● **What you have to do**
Exact copies of the lines below, from the one with "right ear: (214, 116)" up to and including the one with "right hip: (433, 479)", are what this calls for; leave out pictures.

### Data shown

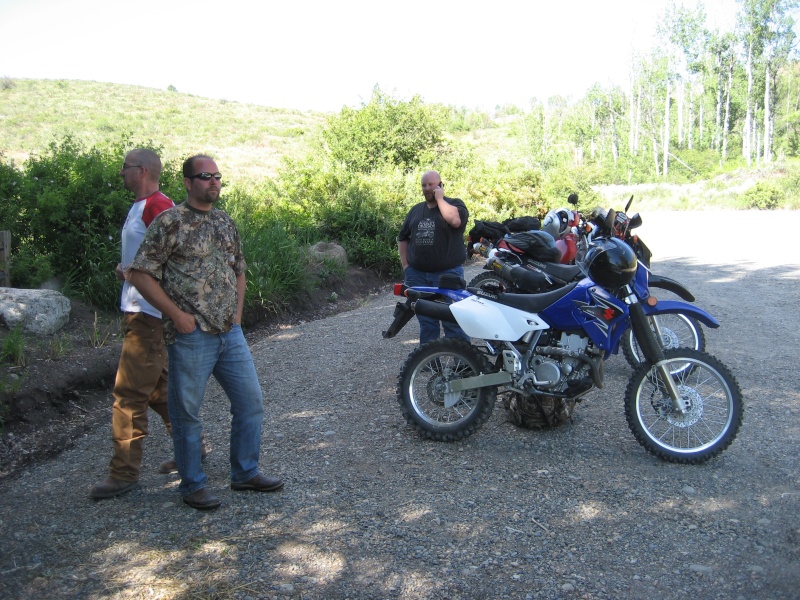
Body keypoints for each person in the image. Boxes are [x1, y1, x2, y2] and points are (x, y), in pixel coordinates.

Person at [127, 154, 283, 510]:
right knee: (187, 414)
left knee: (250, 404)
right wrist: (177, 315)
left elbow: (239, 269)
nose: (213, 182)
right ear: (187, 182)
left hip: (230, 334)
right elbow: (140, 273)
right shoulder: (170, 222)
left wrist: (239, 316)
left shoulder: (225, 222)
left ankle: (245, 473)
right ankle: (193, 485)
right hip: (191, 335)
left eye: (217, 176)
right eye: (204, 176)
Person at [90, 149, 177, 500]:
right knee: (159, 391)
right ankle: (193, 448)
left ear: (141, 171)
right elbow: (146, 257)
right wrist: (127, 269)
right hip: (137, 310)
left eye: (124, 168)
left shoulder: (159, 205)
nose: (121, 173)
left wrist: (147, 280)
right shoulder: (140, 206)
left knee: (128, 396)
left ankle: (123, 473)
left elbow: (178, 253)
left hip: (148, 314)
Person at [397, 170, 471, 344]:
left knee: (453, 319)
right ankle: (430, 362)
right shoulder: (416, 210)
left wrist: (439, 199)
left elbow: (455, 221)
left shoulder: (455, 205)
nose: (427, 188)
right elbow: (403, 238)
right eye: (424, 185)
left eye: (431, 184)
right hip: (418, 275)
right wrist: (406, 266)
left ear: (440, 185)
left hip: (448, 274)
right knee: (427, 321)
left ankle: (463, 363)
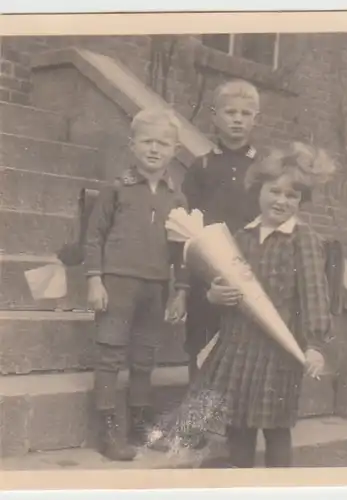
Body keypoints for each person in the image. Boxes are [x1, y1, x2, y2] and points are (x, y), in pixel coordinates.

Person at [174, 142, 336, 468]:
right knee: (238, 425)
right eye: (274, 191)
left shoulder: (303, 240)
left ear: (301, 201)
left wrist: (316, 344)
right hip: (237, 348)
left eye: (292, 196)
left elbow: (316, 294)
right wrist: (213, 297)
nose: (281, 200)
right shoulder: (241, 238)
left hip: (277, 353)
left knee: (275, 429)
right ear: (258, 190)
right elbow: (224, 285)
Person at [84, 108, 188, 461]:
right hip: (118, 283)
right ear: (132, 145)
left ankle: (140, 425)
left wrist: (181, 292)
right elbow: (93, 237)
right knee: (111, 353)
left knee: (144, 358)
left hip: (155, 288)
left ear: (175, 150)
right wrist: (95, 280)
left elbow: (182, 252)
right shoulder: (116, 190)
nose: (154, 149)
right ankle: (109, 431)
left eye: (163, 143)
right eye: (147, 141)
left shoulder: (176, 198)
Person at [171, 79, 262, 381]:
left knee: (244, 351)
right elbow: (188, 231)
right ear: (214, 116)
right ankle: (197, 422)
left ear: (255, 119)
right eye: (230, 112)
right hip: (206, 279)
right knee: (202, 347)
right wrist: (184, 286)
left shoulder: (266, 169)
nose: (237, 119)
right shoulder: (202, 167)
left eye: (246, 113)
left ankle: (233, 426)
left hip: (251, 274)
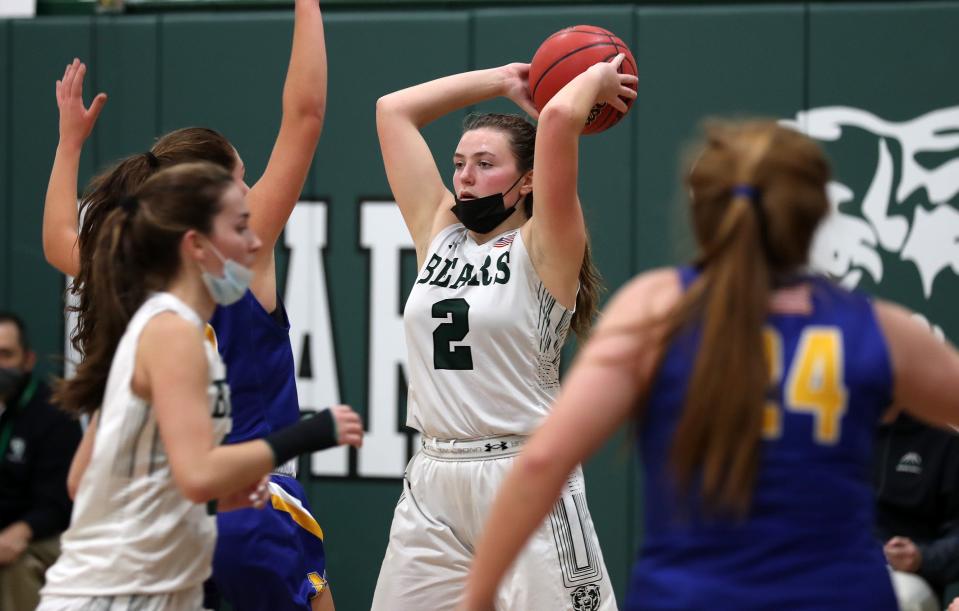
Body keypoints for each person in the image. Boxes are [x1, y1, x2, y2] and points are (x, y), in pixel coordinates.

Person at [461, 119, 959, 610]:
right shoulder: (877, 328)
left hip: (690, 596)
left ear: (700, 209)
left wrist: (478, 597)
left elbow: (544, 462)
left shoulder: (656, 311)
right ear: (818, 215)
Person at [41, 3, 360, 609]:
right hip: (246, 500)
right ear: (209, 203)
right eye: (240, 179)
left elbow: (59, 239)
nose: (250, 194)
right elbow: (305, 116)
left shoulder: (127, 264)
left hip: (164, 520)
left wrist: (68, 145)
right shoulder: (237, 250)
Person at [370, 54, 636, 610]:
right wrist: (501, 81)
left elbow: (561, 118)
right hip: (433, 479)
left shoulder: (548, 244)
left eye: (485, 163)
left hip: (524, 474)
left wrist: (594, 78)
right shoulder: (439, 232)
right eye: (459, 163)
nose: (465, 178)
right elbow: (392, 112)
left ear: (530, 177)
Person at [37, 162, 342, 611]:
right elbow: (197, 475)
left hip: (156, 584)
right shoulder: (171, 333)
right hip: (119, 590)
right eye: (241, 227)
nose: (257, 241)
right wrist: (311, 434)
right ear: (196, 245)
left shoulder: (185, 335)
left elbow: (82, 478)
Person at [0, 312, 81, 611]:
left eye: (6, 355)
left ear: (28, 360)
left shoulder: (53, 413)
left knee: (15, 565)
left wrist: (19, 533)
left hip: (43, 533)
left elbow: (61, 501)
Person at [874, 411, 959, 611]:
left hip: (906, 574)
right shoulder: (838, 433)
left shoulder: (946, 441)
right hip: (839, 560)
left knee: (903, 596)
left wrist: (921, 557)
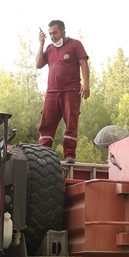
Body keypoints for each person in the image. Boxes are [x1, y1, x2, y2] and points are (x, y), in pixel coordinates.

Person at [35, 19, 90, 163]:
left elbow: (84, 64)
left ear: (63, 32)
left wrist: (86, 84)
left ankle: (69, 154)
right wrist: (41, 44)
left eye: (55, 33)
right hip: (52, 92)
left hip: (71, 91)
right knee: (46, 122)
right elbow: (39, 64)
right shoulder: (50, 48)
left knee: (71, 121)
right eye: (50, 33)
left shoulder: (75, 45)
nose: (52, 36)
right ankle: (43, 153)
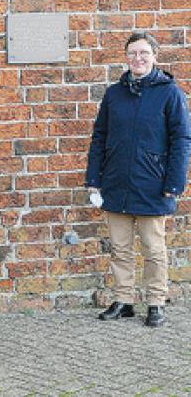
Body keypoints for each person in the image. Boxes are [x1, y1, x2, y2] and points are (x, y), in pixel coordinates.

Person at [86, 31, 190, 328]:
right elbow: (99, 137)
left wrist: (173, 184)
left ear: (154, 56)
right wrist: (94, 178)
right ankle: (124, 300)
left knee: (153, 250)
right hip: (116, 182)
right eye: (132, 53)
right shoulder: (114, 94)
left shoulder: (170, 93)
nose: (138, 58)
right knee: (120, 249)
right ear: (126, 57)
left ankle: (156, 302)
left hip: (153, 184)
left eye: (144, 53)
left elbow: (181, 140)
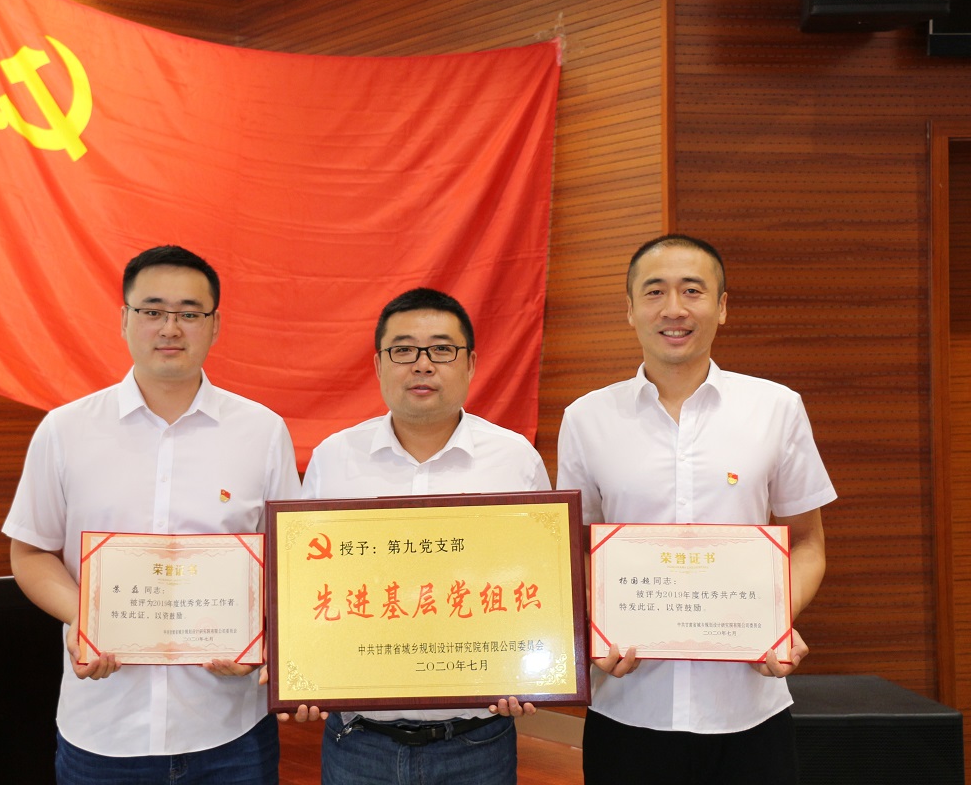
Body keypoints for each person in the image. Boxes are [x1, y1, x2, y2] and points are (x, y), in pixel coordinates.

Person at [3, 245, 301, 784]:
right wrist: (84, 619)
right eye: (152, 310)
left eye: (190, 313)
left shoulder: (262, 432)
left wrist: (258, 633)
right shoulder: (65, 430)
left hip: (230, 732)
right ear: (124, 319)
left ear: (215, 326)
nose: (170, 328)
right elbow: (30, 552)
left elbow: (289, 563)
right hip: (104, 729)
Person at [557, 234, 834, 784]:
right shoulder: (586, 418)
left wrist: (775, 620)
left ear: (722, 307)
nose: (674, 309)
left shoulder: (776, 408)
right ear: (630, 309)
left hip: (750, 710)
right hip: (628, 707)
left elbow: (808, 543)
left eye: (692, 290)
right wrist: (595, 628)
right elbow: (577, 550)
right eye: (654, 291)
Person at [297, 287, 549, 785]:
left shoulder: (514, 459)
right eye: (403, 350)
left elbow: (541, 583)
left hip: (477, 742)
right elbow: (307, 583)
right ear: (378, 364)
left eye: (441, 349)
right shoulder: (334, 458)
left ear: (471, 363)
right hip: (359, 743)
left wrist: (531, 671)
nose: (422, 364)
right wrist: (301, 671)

######

● **Answer section**
right ear: (214, 116)
right ankle: (197, 422)
left ear: (255, 119)
right eye: (230, 112)
right hip: (206, 279)
right knee: (202, 347)
right wrist: (184, 286)
left shoulder: (266, 169)
nose: (237, 119)
right shoulder: (202, 167)
left eye: (246, 113)
left ankle: (233, 426)
left hip: (251, 274)
Body keypoints for each person in the image. Boxes are [x1, y1, x2, y2] and points are (x, y), in pixel coordinates.

Person at [461, 119, 959, 610]:
right shoulder: (877, 328)
left hip: (690, 596)
left ear: (700, 209)
left wrist: (478, 597)
left elbow: (544, 462)
left shoulder: (656, 311)
right ear: (818, 215)
Person at [41, 3, 360, 609]:
right hip: (246, 500)
right ear: (209, 203)
right eye: (240, 179)
left elbow: (59, 239)
nose: (250, 194)
right elbow: (305, 116)
left shoulder: (127, 264)
left hip: (164, 520)
left wrist: (68, 145)
right shoulder: (237, 250)
Person at [370, 54, 636, 610]:
right wrist: (501, 81)
left elbow: (561, 118)
right hip: (433, 479)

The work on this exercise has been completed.